Special lectures on current topics in Mathematics B

Academic unit or major
Graduate major in Mathematics
Instructor(s)
Shuji Saito / Yuri Yatagawa
Class Format
Lecture (Face-to-face)
Media-enhanced courses
-
Day of week/Period
(Classrooms)
Intensive (Main Bldg,2Fl,Room No.201)
Class
-
Course Code
MTH.E632
Number of credits
200
Course offered
2025
Offered quarter
3Q
Syllabus updated
Sep 29, 2025
Language
Japanese

Syllabus

Course overview and goals

Étale cohomology theory plays a fundamental role in arithmetic geometry. Tame topology is a refinement of the étale topology, defined by restricting the family of étale coverings of a scheme X to those with tame ramification along the boundary of a compactification of X, or to those with tame ramification along the special fiber of a model of X over the ring of integers (independently of the choice of a compactification or a model). This lecture will explain the tame topology, its cohomology theory, and its applications. The following topics will be covered:
1. Review of Grothendieck topology and valuation fields, followed by the definition of the tame topology.
2. Explanation of the fundamental theory of tame cohomology: Determination of the local rings of the tame topology. A general construction method of tame sheaves and its examples. Various methods for computing tame cohomology.
3. GAGA: A comparison theorem between the tame cohomology of a scheme X over a complete discrete valuation field and the cohomology of the associated rigid analytic space X^an.
4. As an application of 3, construction and properties of a canonical integral structure of the Hodge cohomology of schemes over a complete discrete valuation field.

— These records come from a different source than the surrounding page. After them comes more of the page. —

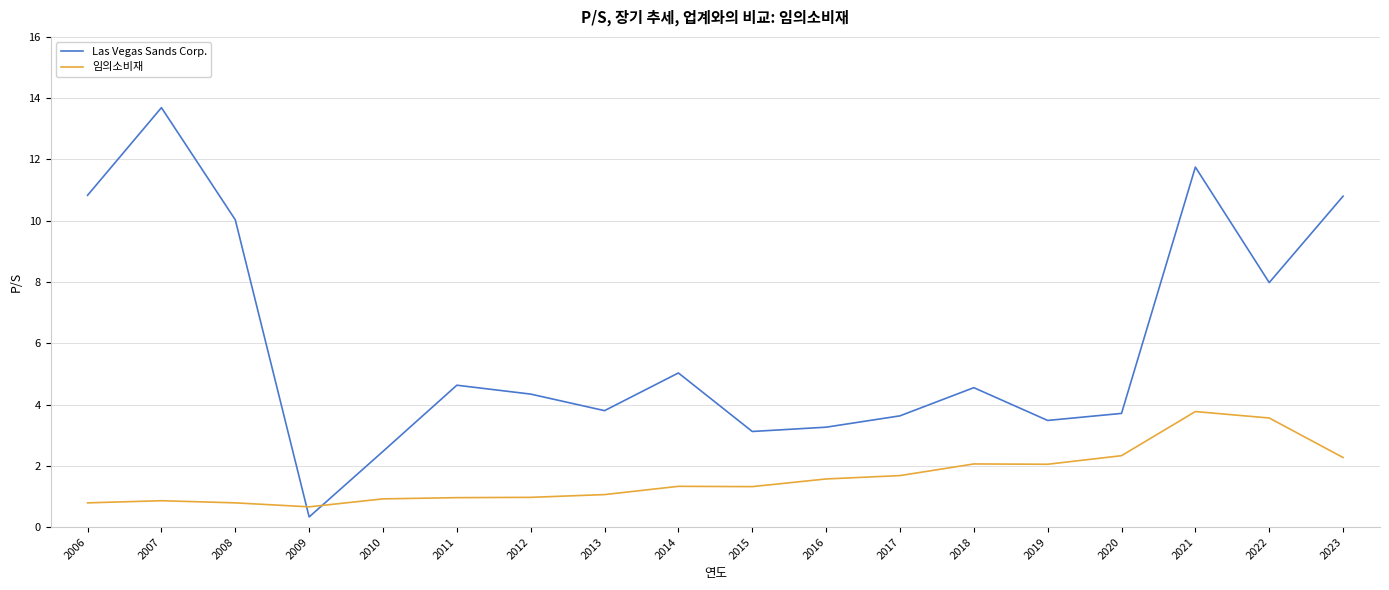

List the series in order of their peak value, highest first.

Las Vegas Sands Corp., 임의소비재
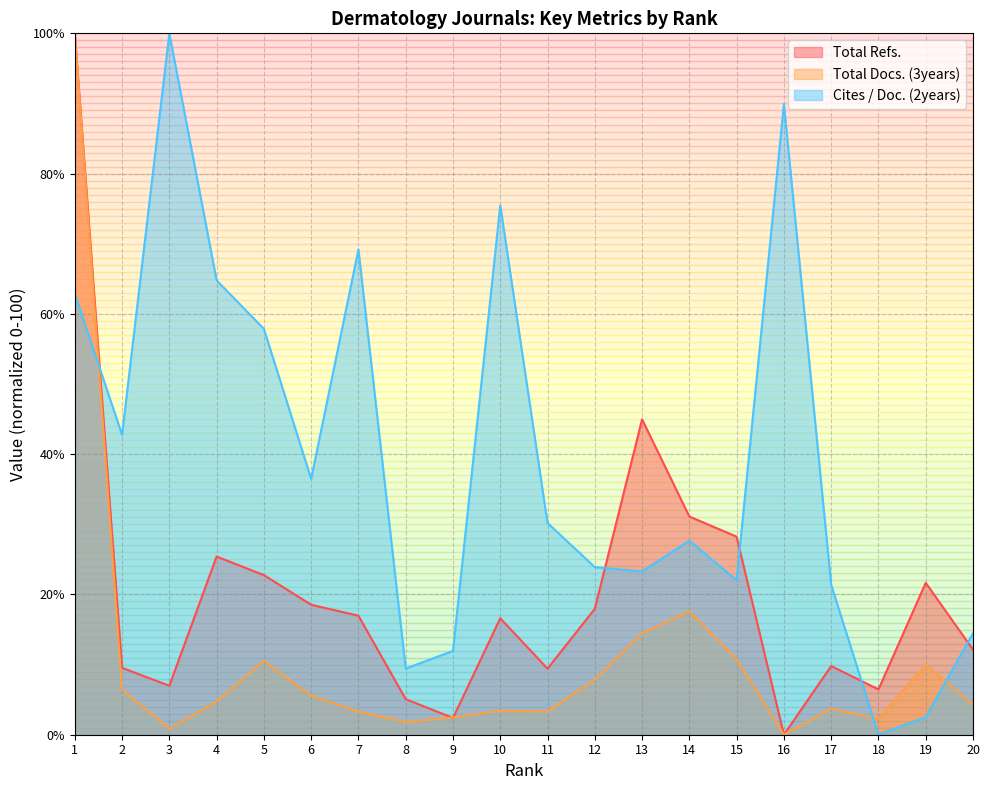

What are all the series names shown in the legend?

Total Refs., Total Docs. (3years), Cites / Doc. (2years)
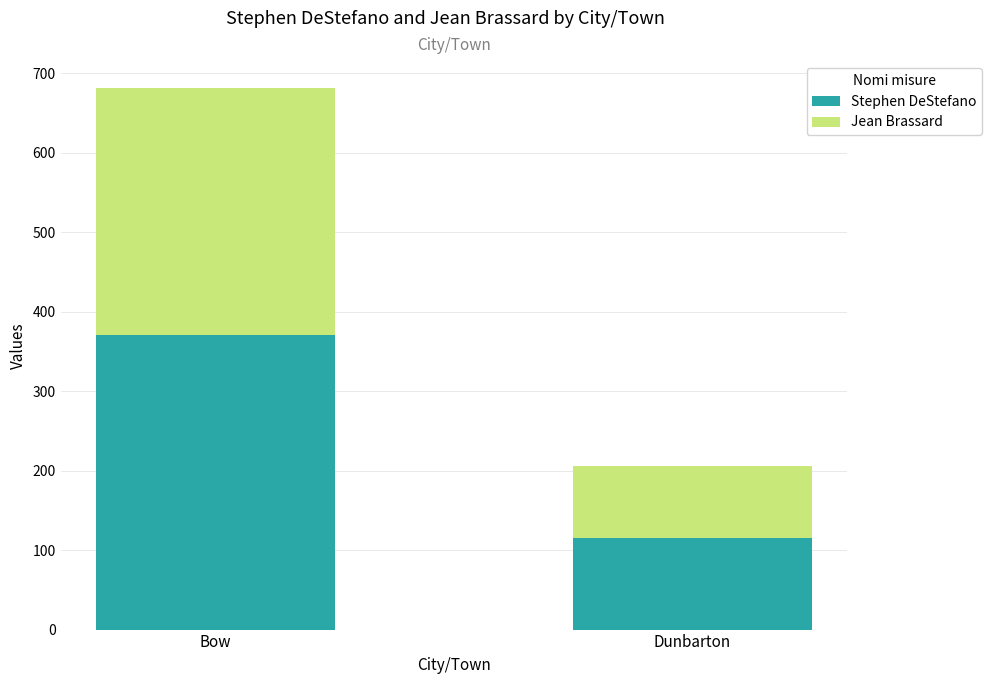

Is it true that Stephen DeStefano equals 162 at Bow?

False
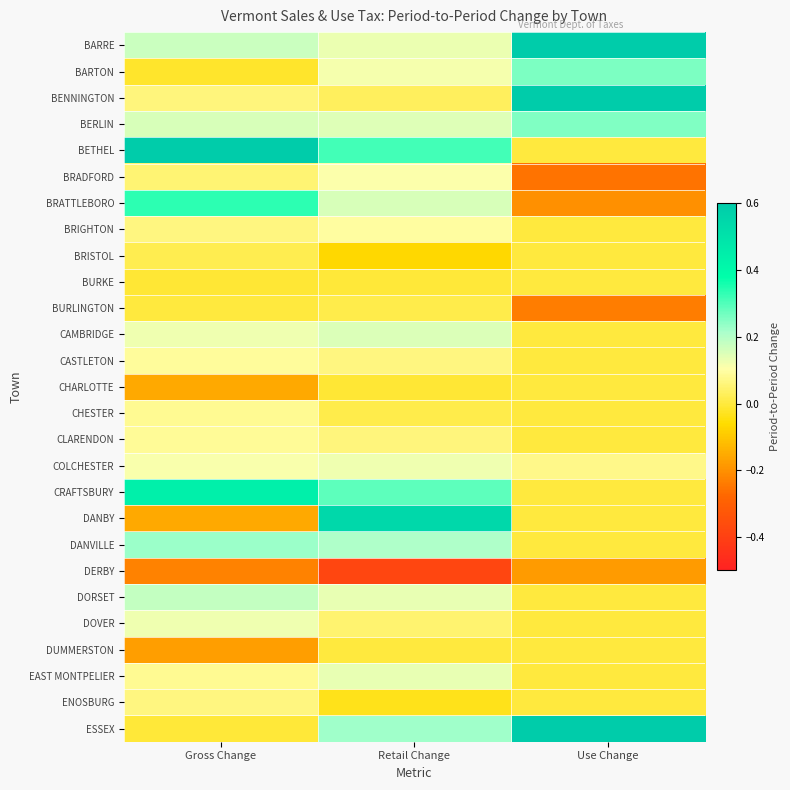

Count the number of data series in this chart.

27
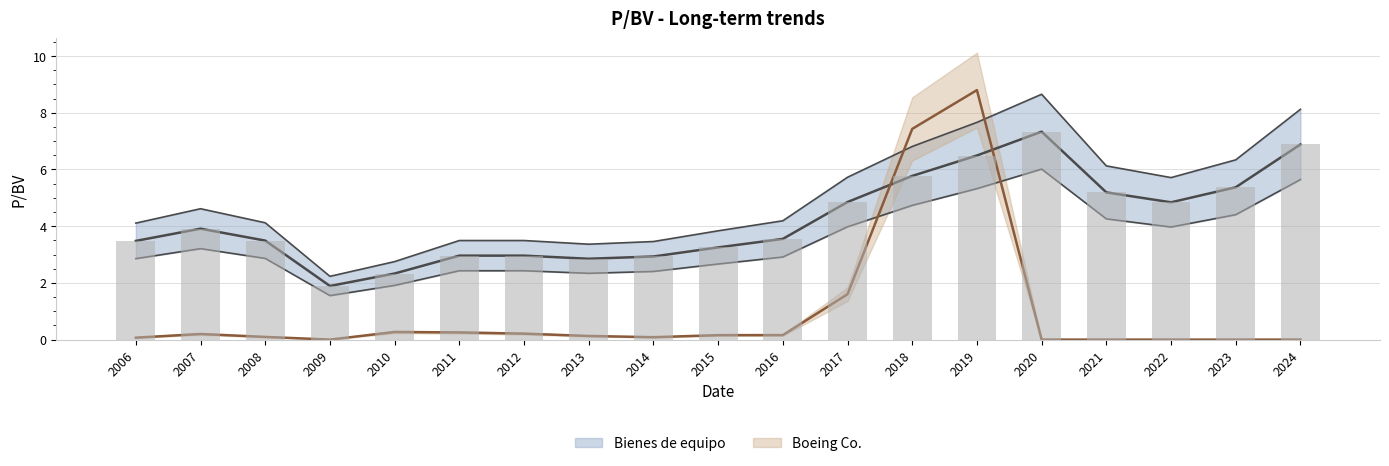

What are all the series names shown in the legend?

Bienes de equipo, Boeing Co.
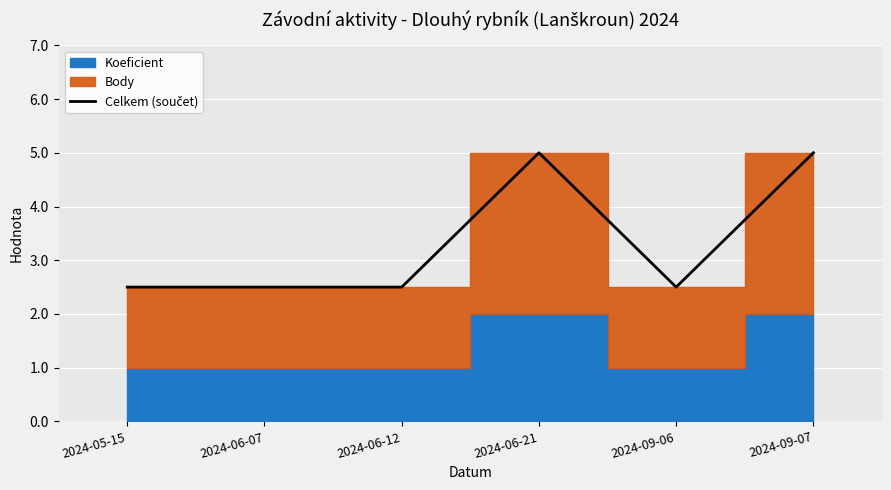

True or false: the data shows 8.5 at 2024-09-07.

False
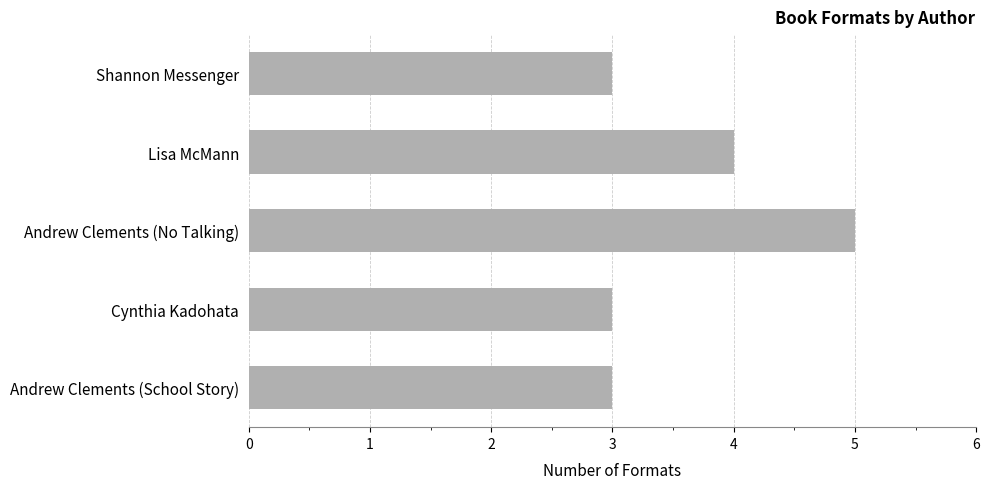

What value does the data have at Lisa McMann?

4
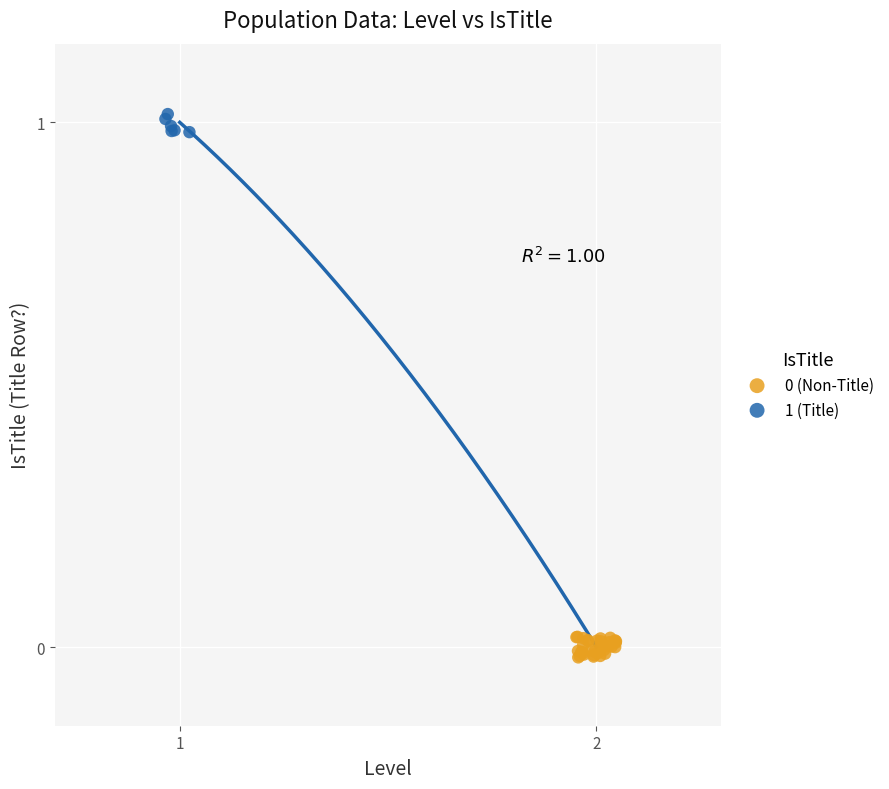

Which series reaches the maximum Y coordinate?

1 (Title)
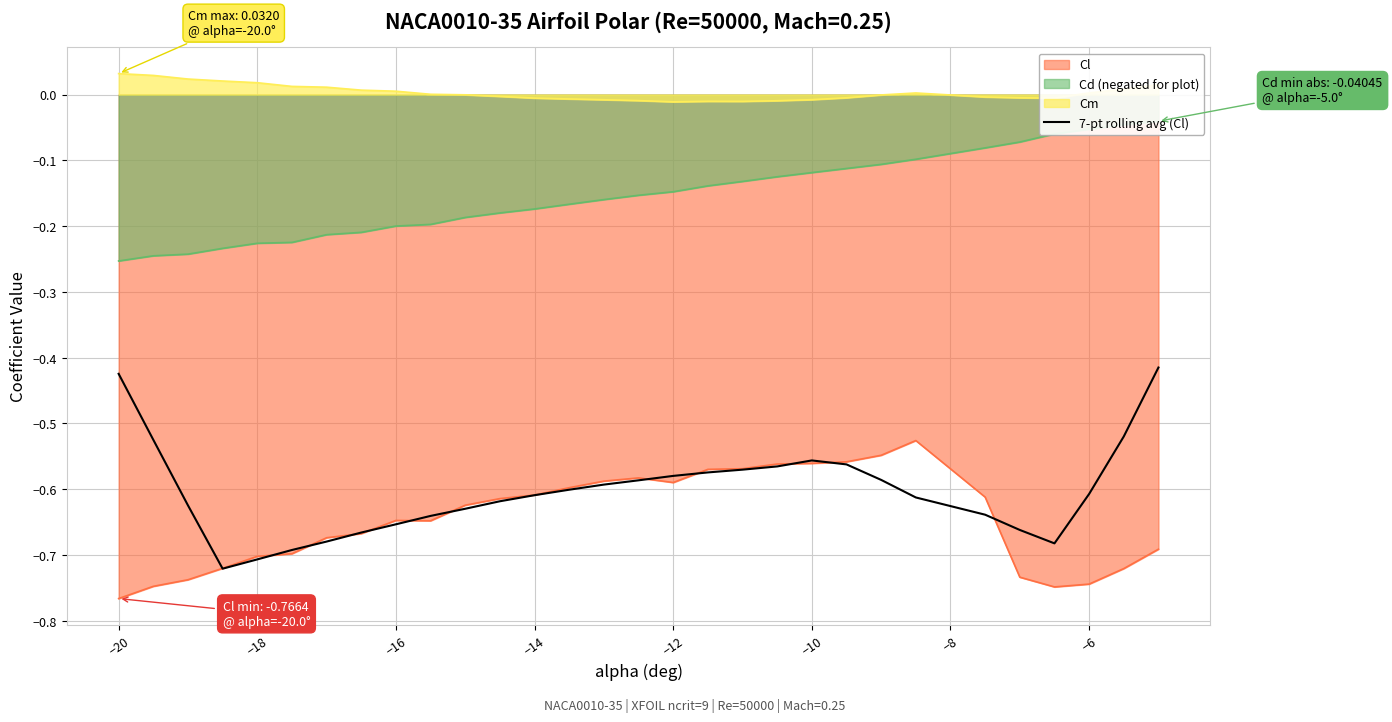

True or false: there are more than 1 points higher than both neighbors.

False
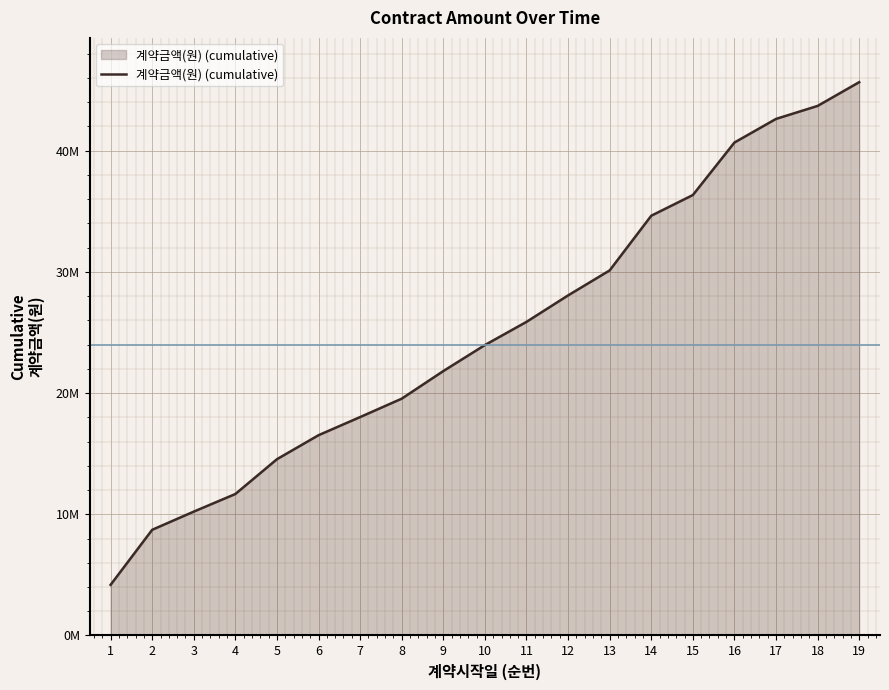

Does the chart have visible grid lines?

Yes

Course description and aims

Understanding of tame cohomology theory and its applications.

Keywords

Tame topology, tame cohomology

Competencies

  • Specialist skills
  • Intercultural skills
  • Communication skills
  • Critical thinking skills
  • Practical and/or problem-solving skills

Class flow

The course will be conducted in the usual lecture format. Reports will be assigned as necessary.

Course schedule/Objectives

Course schedule Objectives
Class 1

1. Review of Grothendieck topology and valuation fields, followed by the definition of the tame topology.
2. Explanation of the basic theory of tame cohomology (I): Determination of the local ring of the tame topology. A general construction method of tame sheaves and its examples..
3. Explanation of the basic theory of tame cohomology (II): Various methods for computing tame cohomology.
4. GAGA: A comparison theorem between the tame cohomology of a scheme X over a complete discrete valuation field and the cohomology of the associated rigid analytic space X^an.
5. As an application of4, construction and properties of a canonical integral structure of the Hodge cohomology of schemes over a complete discrete valuation field.

Details will be provided during each class session



Study advice (preparation and review)

To enhance effective learning, students are encouraged to spend approximately 100 minutes preparing for class and another 100 minutes reviewing class content afterwards (including assignments) for each class.
They should do so by referring to course material.

Textbook(s)

None.

Reference books, course materials, etc.

None in particular.

Evaluation methods and criteria

Assignments (100%)

Related courses

  • MTH.A401 : Advanced topics in Algebra A
  • MTH.A402 : Advanced topics in Algebra B
  • MTH.A501 : Advanced topics in Algebra E
  • MTH.A502 : Advanced topics in Algebra F

Prerequisites

Students are expected to have reviewed Chapter 3 of Hartshorne (especially derived functors and sheaf cohomology), and basic category theory, including adjoint functors and Kan extensions.